TASK DIRECTIONS
In your copy of the entries below, keep every word exactly and leave out all images.

RECORDS
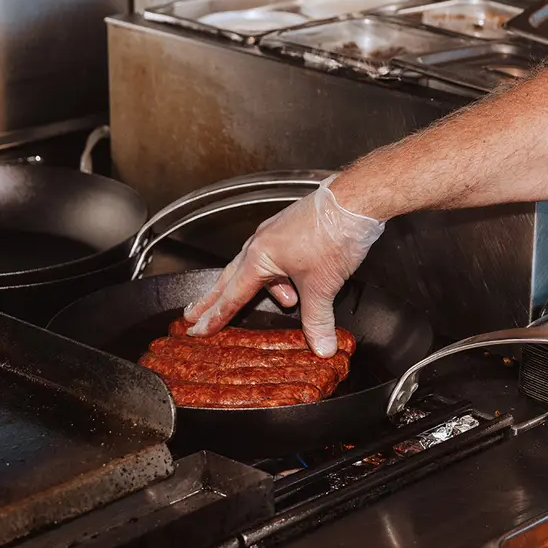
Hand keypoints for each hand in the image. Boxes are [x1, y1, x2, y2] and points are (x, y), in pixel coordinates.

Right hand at [183, 177, 384, 356]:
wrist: (354, 201)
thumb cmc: (334, 234)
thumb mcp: (323, 285)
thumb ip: (318, 319)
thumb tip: (320, 346)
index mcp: (259, 256)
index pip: (232, 295)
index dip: (214, 316)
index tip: (197, 329)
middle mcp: (261, 243)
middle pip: (230, 277)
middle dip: (212, 299)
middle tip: (193, 313)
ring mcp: (275, 234)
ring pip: (255, 268)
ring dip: (259, 288)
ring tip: (284, 302)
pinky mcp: (290, 230)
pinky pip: (274, 259)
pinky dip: (280, 276)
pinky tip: (298, 286)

EXPECTED OUTPUT
Hand keypoints for each hand in the image. Boxes are [x1, y1, x2, y2] and points are (x, y), in pixel coordinates.

Right hand at [183, 177, 384, 356]:
wrist: (354, 201)
thumb cmc: (334, 234)
thumb mcp: (323, 285)
thumb ip: (318, 319)
thumb tip: (320, 346)
index mcp: (259, 256)
index pip: (232, 295)
index dip: (214, 316)
index tip: (197, 329)
middle mcp: (261, 243)
middle pip: (230, 277)
middle dip: (212, 299)
middle tip: (193, 313)
ring mcp: (275, 234)
ring pip: (255, 268)
ring dip: (259, 288)
ring tip: (284, 302)
pinky mcp: (290, 230)
pinky pip: (274, 259)
pinky dip: (280, 276)
pinky tip: (298, 286)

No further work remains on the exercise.